Missing three weeks, kayaker and loved employee Koyren Campbell. Photo / File
Missing three weeks, kayaker and loved employee Koyren Campbell. Photo / File
Determined employer David Downer plans to spend all weekend cruising up and down southern Hawke's Bay and northern Wairarapa coast if that's what it takes to try to find staff member and kayaker Koyren Campbell, missing almost three weeks.
Starting as early as possible on Saturday and using a quadbike,a jetski and a drone, he plans to search from Mataikona (just north of Castlepoint) to Porangahau.
He says as an employer he owes it to the family to bring his worker back so he can be properly farewelled.
Campbell, 22, had been a staff member just eight months and one of 11 staff, but he was part of the "family" of the business and "like a son", Downer said.
He says he'll keep searching as long as he can, possibly heading south next week if nothing's found this weekend, forever on the lookout for the most likely items to be still afloat – a yellow and blue lifejacket, a white Bunnings trade cap, and an oar.
Campbell had been on a kayaking and fishing day-out off Moa Pt, in Tarakena Bay on Wellington's south coast, on January 17. Only his drifting kayak, with fishing gear, and an item of cloth on the seabed have been found.

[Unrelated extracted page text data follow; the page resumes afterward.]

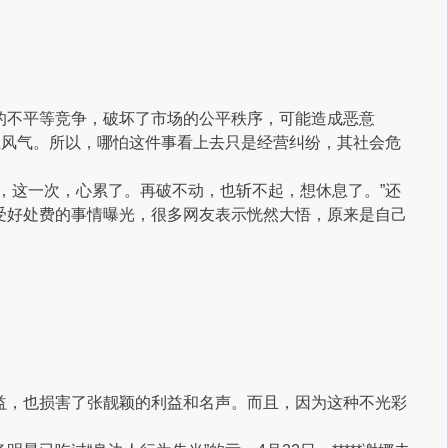
的不平等竞争，破坏了市场的公平秩序，可能造成恶意
业风气。所以，哪怕这件事看上去只是经营纠纷，其社会危
，这一次，心累了。再破不动，也斩不起，想休息了。”还
受好处费的事情曝光，很多网友表示恍然大悟，原来是自己
。
益，也损害了张靓颖的利益和名声。而且，因为这种不光彩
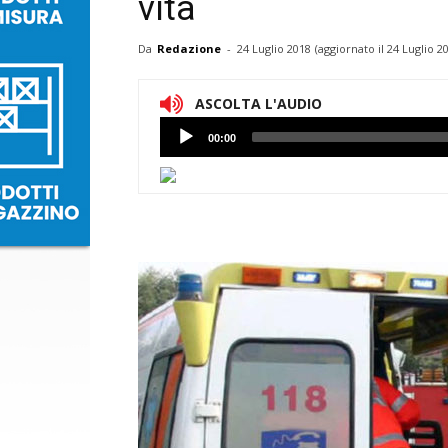
vita
Da
Redazione
-
24 Luglio 2018
(aggiornato il
24 Luglio 2
ASCOLTA L'AUDIO
Lettore
00:00
Audio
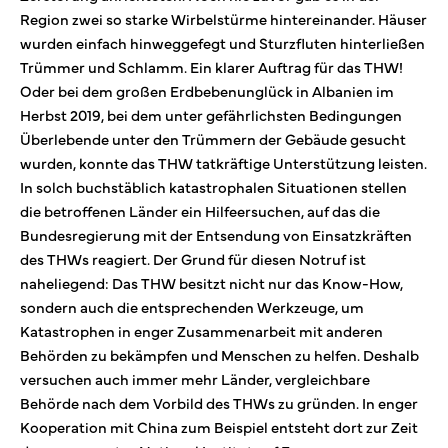
Region zwei so starke Wirbelstürme hintereinander. Häuser
wurden einfach hinweggefegt und Sturzfluten hinterließen
Trümmer und Schlamm. Ein klarer Auftrag für das THW!
Oder bei dem großen Erdbebenunglück in Albanien im
Herbst 2019, bei dem unter gefährlichsten Bedingungen
Überlebende unter den Trümmern der Gebäude gesucht
wurden, konnte das THW tatkräftige Unterstützung leisten.
In solch buchstäblich katastrophalen Situationen stellen
die betroffenen Länder ein Hilfeersuchen, auf das die
Bundesregierung mit der Entsendung von Einsatzkräften
des THWs reagiert. Der Grund für diesen Notruf ist
naheliegend: Das THW besitzt nicht nur das Know-How,
sondern auch die entsprechenden Werkzeuge, um
Katastrophen in enger Zusammenarbeit mit anderen
Behörden zu bekämpfen und Menschen zu helfen. Deshalb
versuchen auch immer mehr Länder, vergleichbare
Behörde nach dem Vorbild des THWs zu gründen. In enger
Kooperation mit China zum Beispiel entsteht dort zur Zeit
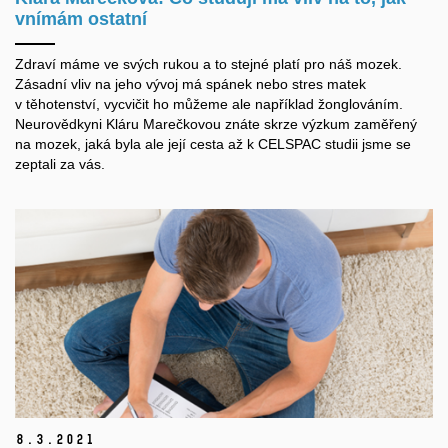
vnímám ostatní
Zdraví máme ve svých rukou a to stejné platí pro náš mozek.
Zásadní vliv na jeho vývoj má spánek nebo stres matek
v těhotenství, vycvičit ho můžeme ale například žonglováním.
Neurovědkyni Kláru Marečkovou znáte skrze výzkum zaměřený
na mozek, jaká byla ale její cesta až k CELSPAC studii jsme se
zeptali za vás.
8.
3.
2021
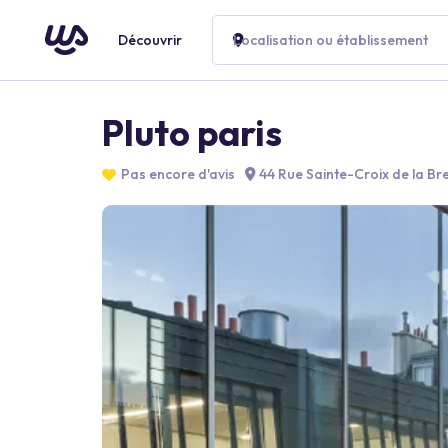
Découvrir
Localisation ou établissement
Pluto paris
Pas encore d'avis
44 Rue Sainte-Croix de la Br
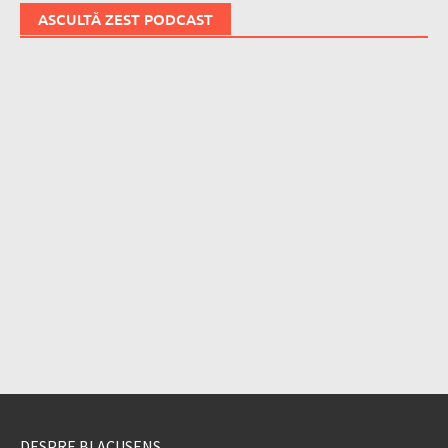
ASCULTĂ ZEST PODCAST
DESPRE BLACUSENS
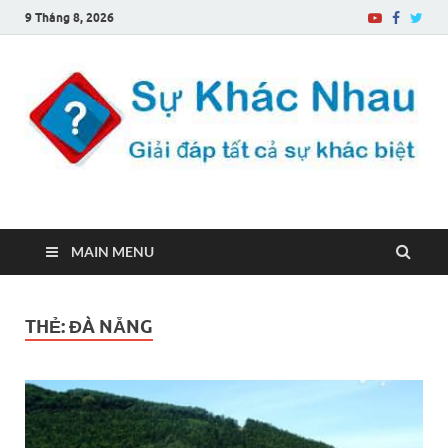
9 Tháng 8, 2026
Sự Khác Nhau
Một trang web về sự khác biệt
MAIN MENU
THẺ:
ĐÀ NẴNG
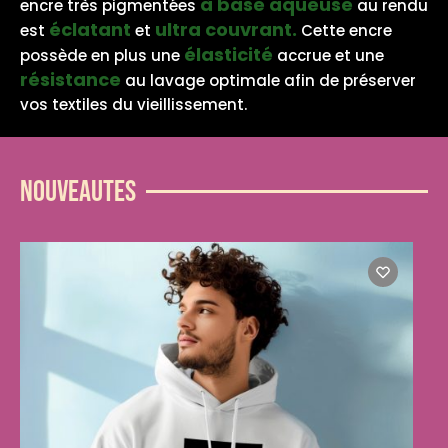
à base aqueuse
encre très pigmentées
au rendu
éclatant
ultra couvrant.
est
et
Cette encre
élasticité
possède en plus une
accrue et une
résistance
au lavage optimale afin de préserver
vos textiles du vieillissement.
Nouveautes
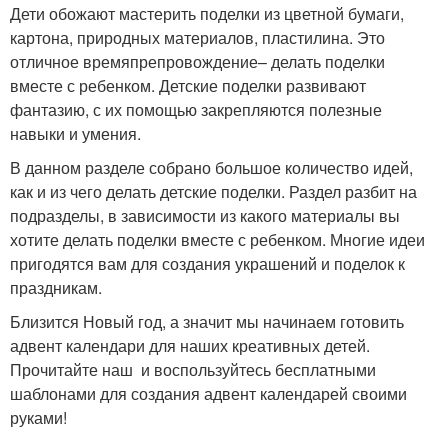
Дети обожают мастерить поделки из цветной бумаги,
картона, природных материалов, пластилина. Это
Разные поделки
Работа с бумагой
отличное времяпрепровождение– делать поделки
вместе с ребенком. Детские поделки развивают
фантазию, с их помощью закрепляются полезные
навыки и умения.
Композиции из
Аппликации из бумаги
обычной бумаги
В данном разделе собрано большое количество идей,
как и из чего делать детские поделки. Раздел разбит на
подразделы, в зависимости из какого материалы вы
хотите делать поделки вместе с ребенком. Многие идеи
Зайчик из бумаги
Тканевые поделки
пригодятся вам для создания украшений и поделок к
праздникам.
Близится Новый год, а значит мы начинаем готовить
адвент календари для наших креативных детей.
Креативные поделки
Поделки из ткани
Прочитайте наш и воспользуйтесь бесплатными
шаблонами для создания адвент календарей своими
руками!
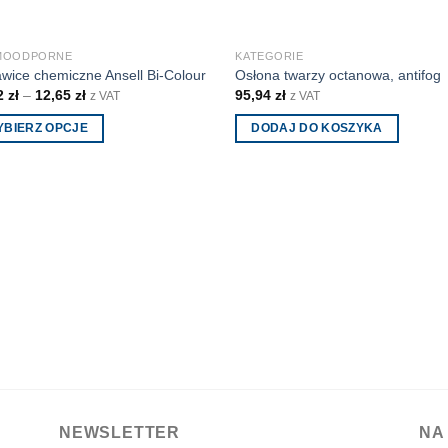
MOODPORNE
KATEGORIE
wice chemiczne Ansell Bi-Colour
Osłona twarzy octanowa, antifog
2
zł
–
12,65
zł
95,94
zł
z VAT
z VAT
YBIERZ OPCJE
DODAJ DO KOSZYKA
ukt
antów.
e
na
ać
ie
uktu
NEWSLETTER
NA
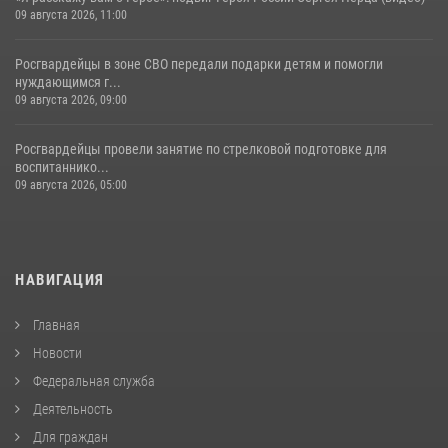
09 августа 2026, 11:00
Росгвардейцы в зоне СВО передали подарки детям и помогли
нуждающимся г...
09 августа 2026, 09:00
Росгвардейцы провели занятие по стрелковой подготовке для
воспитаннико...
09 августа 2026, 05:00
НАВИГАЦИЯ
Главная
Новости
Федеральная служба
Деятельность
Для граждан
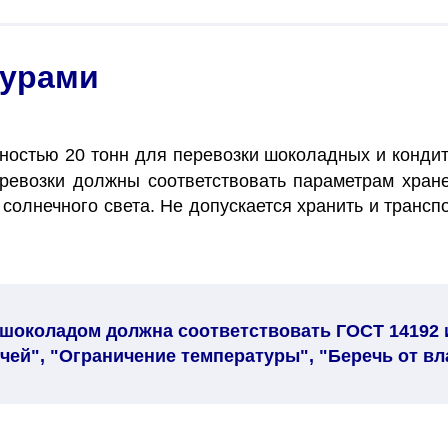
фурами
остью 20 тонн для перевозки шоколадных и кондит
ревозки должны соответствовать параметрам хране
олнечного света. Не допускается хранить и трансп
 шоколадом должна соответствовать ГОСТ 14192
чей", "Ограничение температуры", "Беречь от вл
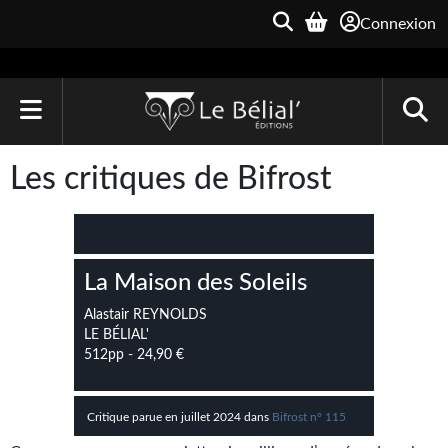
Connexion
ACCUEIL
Les critiques de Bifrost
LIVRES
Le Bélial'
La Maison des Soleils
Une Heure-Lumière
Alastair REYNOLDS
Archive du Futur
LE BÉLIAL'
512pp - 24,90 €
Parallaxe
Quarante-Deux
Critique parue en juillet 2024 dans
Bifrost n° 115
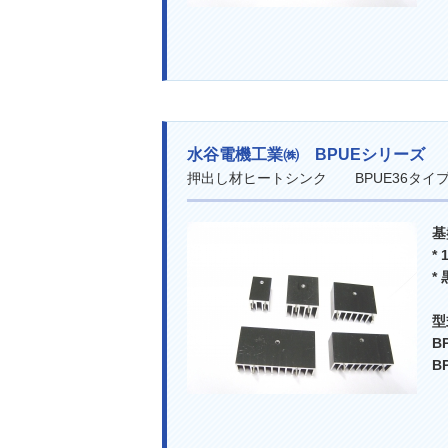
水谷電機工業㈱ BPUEシリーズ
押出し材ヒートシンク BPUE36タ
基
*
*
B
B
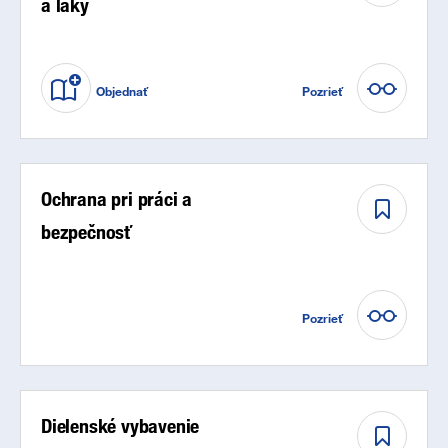
a laky
Objednať
Pozrieť
Ochrana pri práci a
bezpečnosť
Pozrieť
Dielenské vybavenie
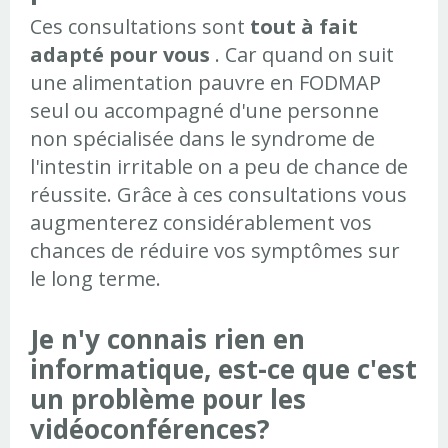
Ces consultations sont
tout à fait
adapté pour vous
. Car quand on suit
une alimentation pauvre en FODMAP
seul ou accompagné d'une personne
non spécialisée dans le syndrome de
l'intestin irritable on a peu de chance de
réussite. Grâce à ces consultations vous
augmenterez considérablement vos
chances de réduire vos symptômes sur
le long terme.
Je n'y connais rien en
informatique, est-ce que c'est
un problème pour les
vidéoconférences?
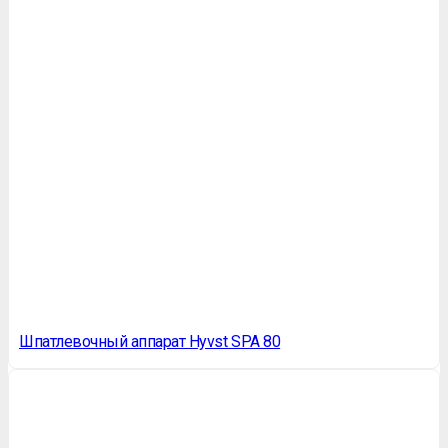
Шпатлевочный аппарат Hyvst SPA 80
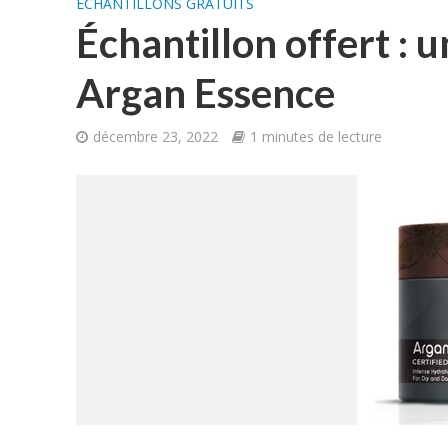
ÉCHANTILLONS GRATUITS
Échantillon offert : 
Argan Essence
décembre 23, 2022
1 minutes de lecture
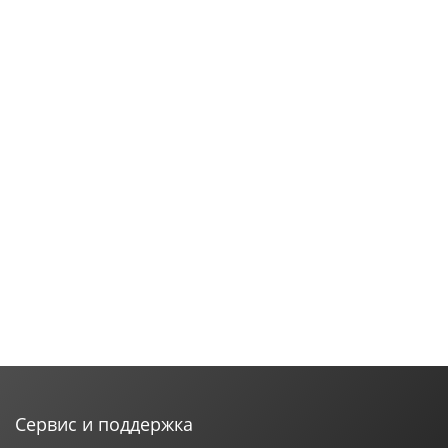
Сервис и поддержка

The missing kayaker and the lifejacket that may still be afloat. Photo / Supplied
A five-day official police search and rescue operation was mounted without sign of the young man. But friends and many others have continued, including workmates, divers, and a hired aircraft, which on Wednesday flew over part of the more southern Wairarapa coast.
The offers of help continue and Downer says he's particularly thankful to coast landowners who are allowing him to cross their properties to the more inaccessible reaches of the coastline, some even offering accommodation during his mission.
Successful or not, Downer says he's already achieved something from the loss of his employee, realising all boaties need to have an emergency locator beacon when out at sea.
"I didn't use to have one. The first thing I did was went out and bought one."
He now believes people should be compelled to have such emergency items, and to be able to be fined or penalised if they don't.